Anyone who knows me, or has read any of my blog, will know that this isn’t the type of book I normally read. However, after binging the Wheel of Time series I felt like I needed a mental cleansing of the brain. Meaning, reading something completely different. The Book of Negroes was given to me as a gift from a friend a few years back and has been sitting on my shelf waiting to be read (along with so many other books). This seemed like the perfect time to read this. So, I picked it up, dusted it off, and got to it. Two days later, I had devoured the entire book.
First I want to say that, given the subject matter of this novel, violence is to be expected. There were a few things that had me wide eyed in shock, and I’m not normally one to cringe at violence in books.
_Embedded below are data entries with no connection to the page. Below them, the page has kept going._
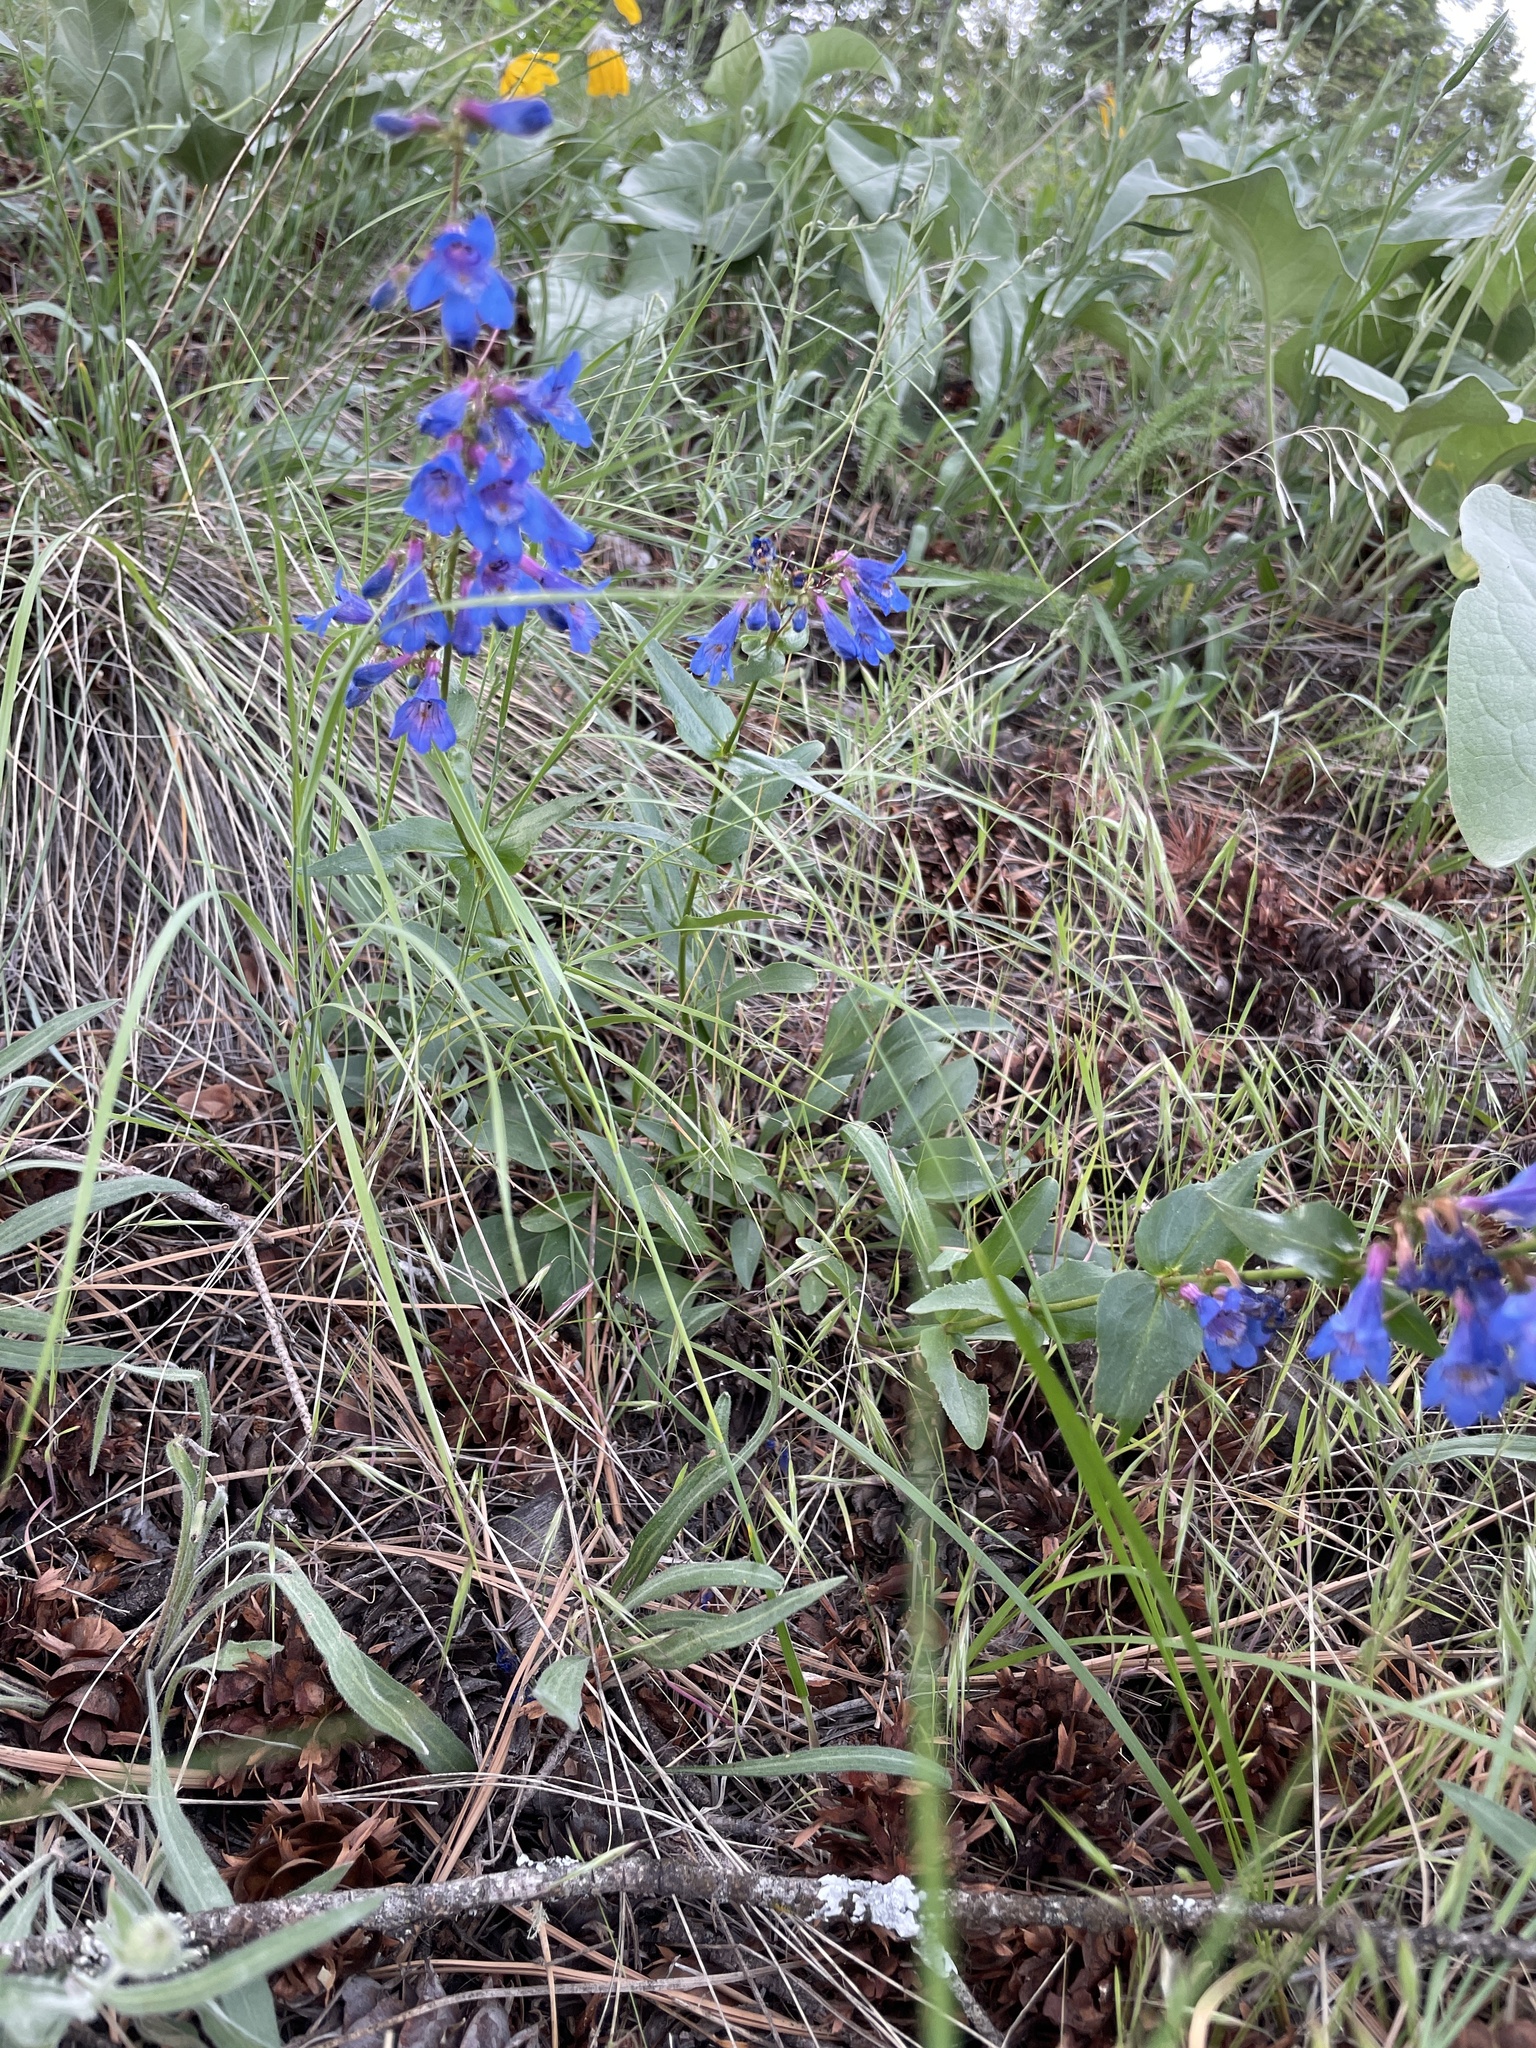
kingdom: Plantae
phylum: Tracheophyta
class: Magnoliopsida
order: Lamiales
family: Plantaginaceae
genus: Penstemon
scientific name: Penstemon wilcoxii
I feel I should warn anyone who may be uncomfortable with violence on children and rape scenes to avoid this book. Thankfully, there was not a lot of violence and the descriptions of it were quickly over.
I felt this book to be very powerful, especially as it is told through the first person point of view. I find first person really draws me more into the story, like I am the person I’m reading about. Aminata Diall is an amazing character. She may not have been an actual person in history, but I’m sure her story is very much like the stories of many people who were kidnapped and sold.
We all know that the slave trade happened. However, in this day and age, no one in North America has really experienced it. We all might say, “yes, terrible things happened.” or “yes, it was a great tragedy” but how many people really know how horrible the lives of these people were? Reading this brought me a new understanding of that period of history.
If you can handle the violence, I think everyone should read this book. I highly recommend it and give it 5/5 stars!